An image of Phobos captured by NASA's Mars Reconnaissance Orbiter.
Enlarge / An image of Phobos captured by NASA’s Mars Reconnaissance Orbiter.

NASA/JPL-Caltech/University of Arizona

Japan’s space agency has finalized a plan to send a probe to the Martian moons of Phobos and Deimos, and it includes an ambitious lander to collect samples from Phobos to return to Earth.

The agency, JAXA, submitted the plan to the country’s science ministry on Wednesday, the Asahi Shimbun newspaper reported. On Twitter, the Martian Moons Exploration (MMX) official account also announced that it had formally moved from design into the “development” phase of operations. The space agency estimated that the total cost for the mission would come to $417 million.

The current plan calls for a 2024 launch of the probe on an H-3 rocket, a new booster built by Mitsubishi Heavy Industries and expected to debut late this year or in 2021. The MMX spacecraft would enter into orbit around Mars in 2025 and return to Earth in 2029.

Japan has experience with similar kinds of missions to small bodies in the Solar System. Its Hayabusa-2 probe successfully grabbed material from surface of the asteroid Ryugu and is scheduled to return the asteroid samples to Earth late this year. With a diameter of just 23km, Phobos has a surface gravity that is about one-thousandth that of Earth.
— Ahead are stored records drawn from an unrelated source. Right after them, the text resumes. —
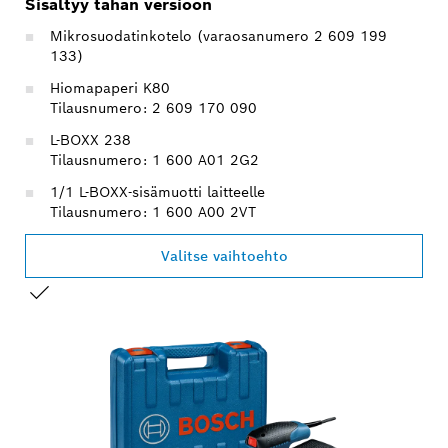
Sisältyy tähän versioon
Mikrosuodatinkotelo (varaosanumero 2 609 199
133)
Hiomapaperi K80
Tilausnumero: 2 609 170 090
L-BOXX 238
Tilausnumero: 1 600 A01 2G2
1/1 L-BOXX-sisämuotti laitteelle
Tilausnumero: 1 600 A00 2VT
Valitse vaihtoehto
VALINTASI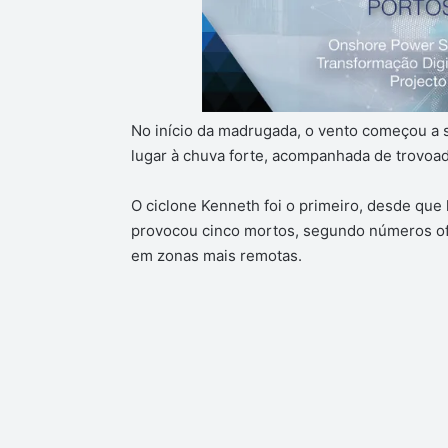
No início da madrugada, o vento começou a 
lugar à chuva forte, acompanhada de trovoad
O ciclone Kenneth foi o primeiro, desde que 
provocou cinco mortos, segundo números of
em zonas mais remotas.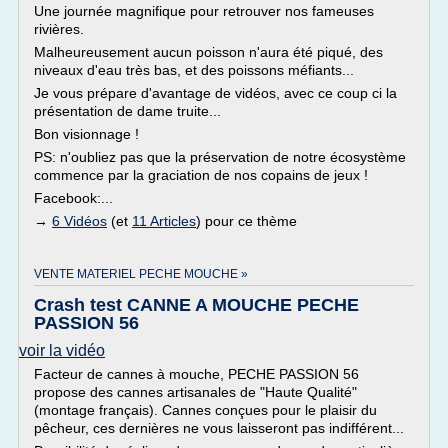
Une journée magnifique pour retrouver nos fameuses
rivières.
Malheureusement aucun poisson n'aura été piqué, des
niveaux d'eau très bas, et des poissons méfiants...
Je vous prépare d'avantage de vidéos, avec ce coup ci la
présentation de dame truite...
Bon visionnage !
PS: n'oubliez pas que la préservation de notre écosystème
commence par la graciation de nos copains de jeux !
Facebook:...
→
6 Vidéos
(et
11 Articles
) pour ce thème
VENTE MATERIEL PECHE MOUCHE »
Crash test CANNE A MOUCHE PECHE
PASSION 56
voir la vidéo
Facteur de cannes à mouche, PECHE PASSION 56
propose des cannes artisanales de "Haute Qualité"
(montage français). Cannes conçues pour le plaisir du
pêcheur, ces dernières ne vous laisseront pas indifférent...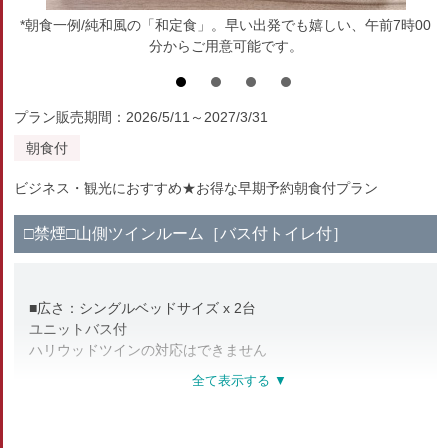
*朝食一例/純和風の「和定食」。早い出発でも嬉しい、午前7時00
分からご用意可能です。
プラン販売期間：2026/5/11～2027/3/31
朝食付
ビジネス・観光におすすめ★お得な早期予約朝食付プラン
□禁煙□山側ツインルーム［バス付トイレ付］
■広さ：シングルベッドサイズ x 2台
ユニットバス付
ハリウッドツインの対応はできません
■アメニティ
バスタオル・タオル・浴衣・リンスインシャンプー・ボディー
ソープ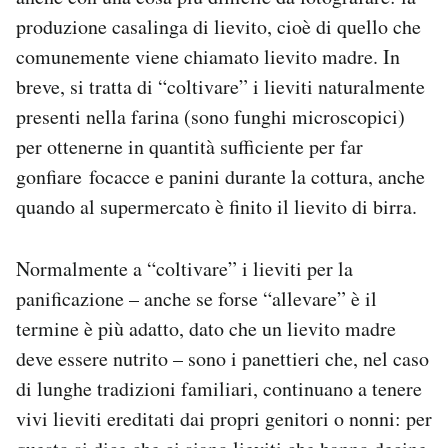
Notifiche mobile
produzione casalinga di lievito, cioè di quello che
Regala il Post
comunemente viene chiamato lievito madre. In
Hai bisogno di aiuto?
breve, si tratta di “coltivare” i lieviti naturalmente
Esci
presenti nella farina (sono funghi microscopici)
per ottenerne in quantità sufficiente per far
gonfiare focacce e panini durante la cottura, anche
quando al supermercato è finito il lievito di birra.
Normalmente a “coltivare” i lieviti per la
panificazione – anche se forse “allevare” è il
termine è più adatto, dato che un lievito madre
deve essere nutrito – sono i panettieri che, nel caso
di lunghe tradizioni familiari, continuano a tenere
vivi lieviti ereditati dai propri genitori o nonni: per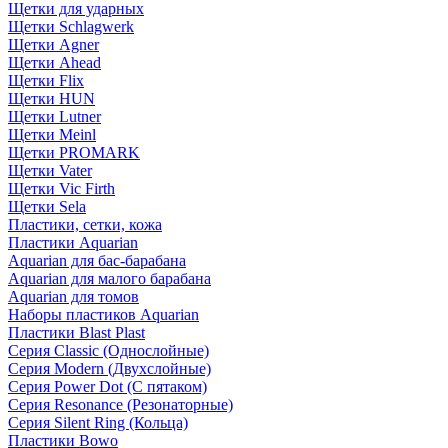
Щетки для ударных
Щетки Schlagwerk
Щетки Agner
Щетки Ahead
Щетки Flix
Щетки HUN
Щетки Lutner
Щетки Meinl
Щетки PROMARK
Щетки Vater
Щетки Vic Firth
Щетки Sela
Пластики, сетки, кожа
Пластики Aquarian
Aquarian для бас-барабана
Aquarian для малого барабана
Aquarian для томов
Наборы пластиков Aquarian
Пластики Blast Plast
Серия Classic (Однослойные)
Серия Modern (Двухслойные)
Серия Power Dot (С пятаком)
Серия Resonance (Резонаторные)
Серия Silent Ring (Кольца)
Пластики Bowo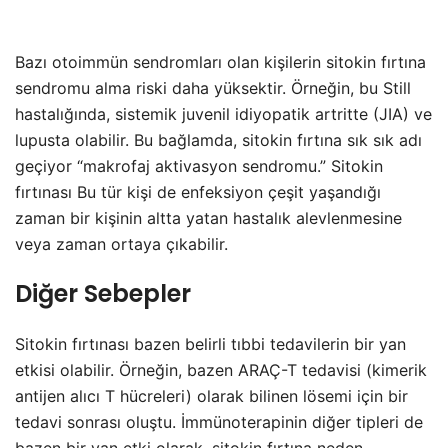
Bazı otoimmün sendromları olan kişilerin sitokin fırtına
sendromu alma riski daha yüksektir. Örneğin, bu Still
hastalığında, sistemik juvenil idiyopatik artritte (JIA) ve
lupusta olabilir. Bu bağlamda, sitokin fırtına sık sık adı
geçiyor “makrofaj aktivasyon sendromu.” Sitokin
fırtınası Bu tür kişi de enfeksiyon çeşit yaşandığı
zaman bir kişinin altta yatan hastalık alevlenmesine
veya zaman ortaya çıkabilir.
Diğer Sebepler
Sitokin fırtınası bazen belirli tıbbi tedavilerin bir yan
etkisi olabilir. Örneğin, bazen ARAÇ-T tedavisi (kimerik
antijen alıcı T hücreleri) olarak bilinen lösemi için bir
tedavi sonrası oluştu. İmmünoterapinin diğer tipleri de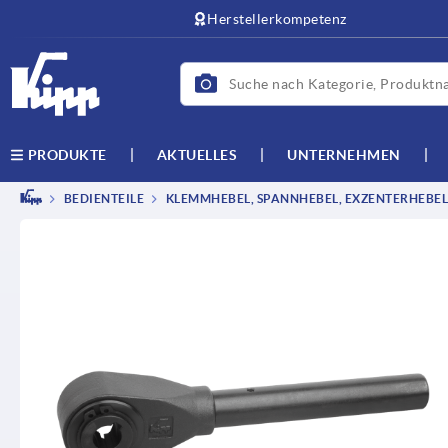
Herstellerkompetenz
AKTUELLES
UNTERNEHMEN
PRODUKTE
BEDIENTEILE
KLEMMHEBEL, SPANNHEBEL, EXZENTERHEBEL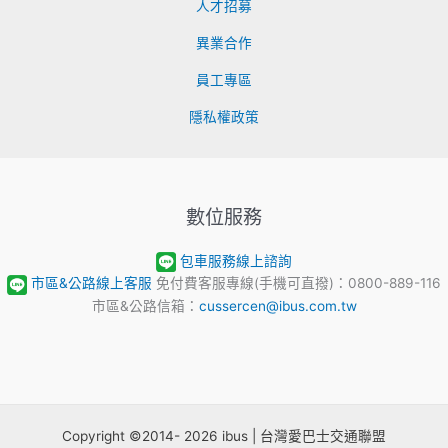
人才招募
異業合作
員工專區
隱私權政策
數位服務
包車服務線上諮詢
市區&公路線上客服
免付費客服專線(手機可直撥)：0800-889-116
市區&公路信箱：
cussercen@ibus.com.tw
Copyright ©2014- 2026 ibus | 台灣愛巴士交通聯盟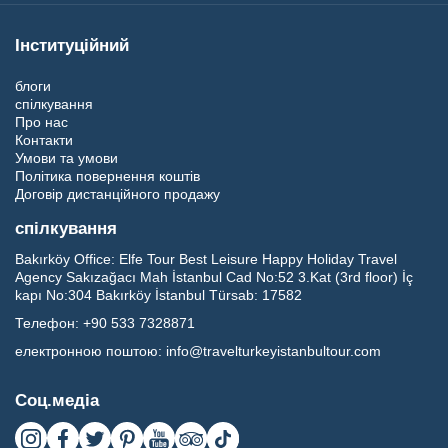
Інституційний
блоги
спілкування
Про нас
Контакти
Умови та умови
Політика повернення коштів
Договір дистанційного продажу
спілкування
Bakırköy Office:
Elfe Tour Best Leisure Happy Holiday Travel
Agency Sakızağacı Mah İstanbul Cad No:52 3.Kat (3rd floor) İç
kapı No:304 Bakırköy İstanbul Türsab: 17582
Телефон:
+90 533 7328871
електронною поштою:
info@travelturkeyistanbultour.com
Соц.медіа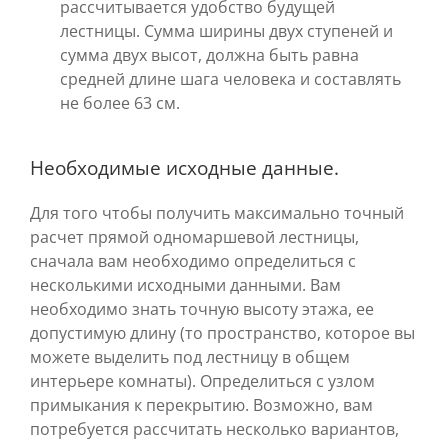
рассчитывается удобство будущей
лестницы. Сумма ширины двух ступеней и
сумма двух высот, должна быть равна
средней длине шага человека и составлять
не более 63 см.
Необходимые исходные данные.
Для того чтобы получить максимально точный
расчет прямой одномаршевой лестницы,
сначала вам необходимо определиться с
несколькими исходными данными. Вам
необходимо знать точную высоту этажа, ее
допустимую длину (то пространство, которое вы
можете выделить под лестницу в общем
интерьере комнаты). Определиться с узлом
примыкания к перекрытию. Возможно, вам
потребуется рассчитать несколько вариантов,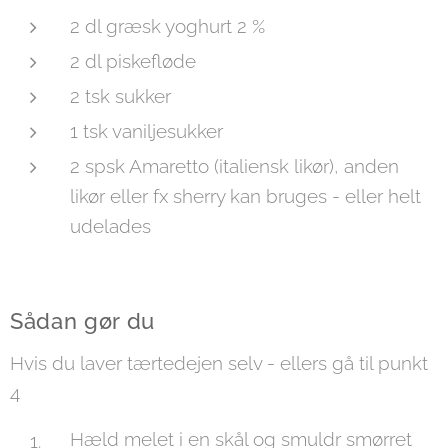
2 dl græsk yoghurt 2 %
2 dl piskefløde
2 tsk sukker
1 tsk vaniljesukker
2 spsk Amaretto (italiensk likør), anden
likør eller fx sherry kan bruges - eller helt
udelades
Sådan gør du
Hvis du laver tærtedejen selv - ellers gå til punkt
4
Hæld melet i en skål og smuldr smørret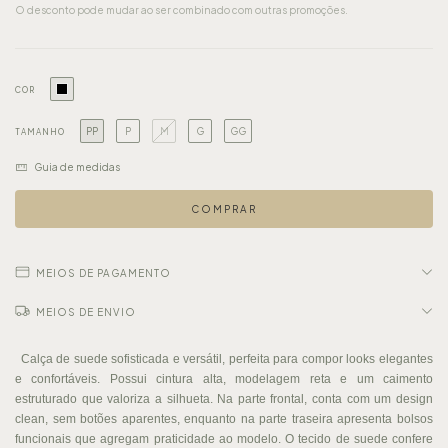
O desconto pode mudar ao ser combinado com outras promoções.
COR
PP
P
M
G
GG
TAMANHO
Guia de medidas
MEIOS DE PAGAMENTO
MEIOS DE ENVIO
Calça de suede sofisticada e versátil, perfeita para compor looks elegantes
e confortáveis. Possui cintura alta, modelagem reta e um caimento
estruturado que valoriza a silhueta. Na parte frontal, conta com um design
clean, sem botões aparentes, enquanto na parte traseira apresenta bolsos
funcionais que agregam praticidade ao modelo. O tecido de suede confere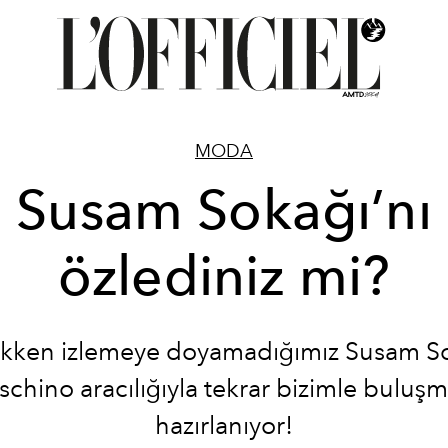
MODA
Susam Sokağı’nı
özlediniz mi?
kken izlemeye doyamadığımız Susam So
chino aracılığıyla tekrar bizimle buluş
hazırlanıyor!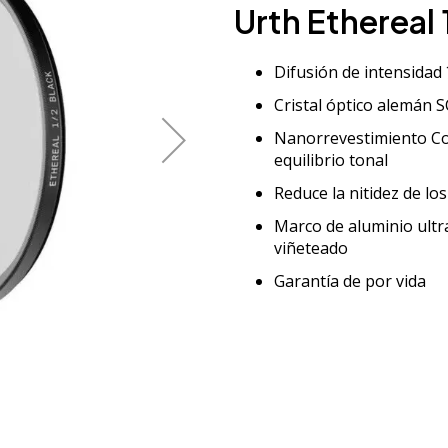
Urth Ethereal
Difusión de intensidad
Cristal óptico alemán 
Nanorrevestimiento Co
equilibrio tonal
Reduce la nitidez de lo
Marco de aluminio ultra
viñeteado
Garantía de por vida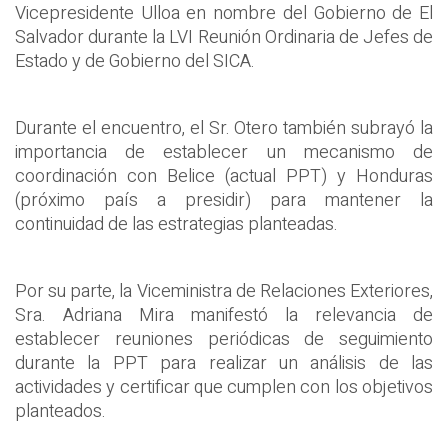
Vicepresidente Ulloa en nombre del Gobierno de El
Salvador durante la LVI Reunión Ordinaria de Jefes de
Estado y de Gobierno del SICA.
Durante el encuentro, el Sr. Otero también subrayó la
importancia de establecer un mecanismo de
coordinación con Belice (actual PPT) y Honduras
(próximo país a presidir) para mantener la
continuidad de las estrategias planteadas.
Por su parte, la Viceministra de Relaciones Exteriores,
Sra. Adriana Mira manifestó la relevancia de
establecer reuniones periódicas de seguimiento
durante la PPT para realizar un análisis de las
actividades y certificar que cumplen con los objetivos
planteados.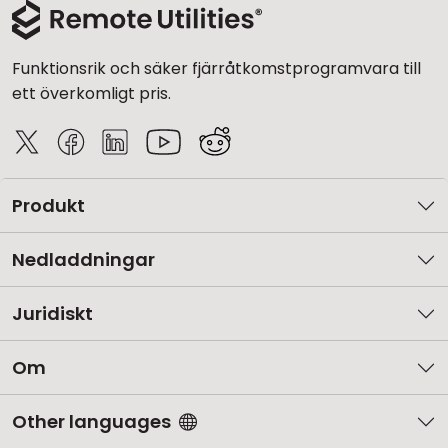
Funktionsrik och säker fjärråtkomstprogramvara till
ett överkomligt pris.
Produkt
Nedladdningar
Juridiskt
Om
Other languages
The MMX team has already said it plans to work on a similar small lander to Hayabusa-2 for the Mars mission, collaborating with the German and French space agencies.

No spacecraft have yet flown to Mars with the designated purpose of studying its small moons, nor has material ever been collected from them. Scientists would be keen to study the surface of a moon other than that of Earth’s companion, which should help them better understand the formation of terrestrial planets. For Phobos and Deimos, it is also important to understand whether they are captured asteroids or fragments of the red planet ejected during some ancient impact.

Detailing the surface of Phobos is also important because it’s possible that the first human missions to Mars will land there rather than on the surface of Mars. With its much smaller gravity well, it would be much easier for astronauts to leave Phobos for the return journey to Earth than the surface of Mars itself.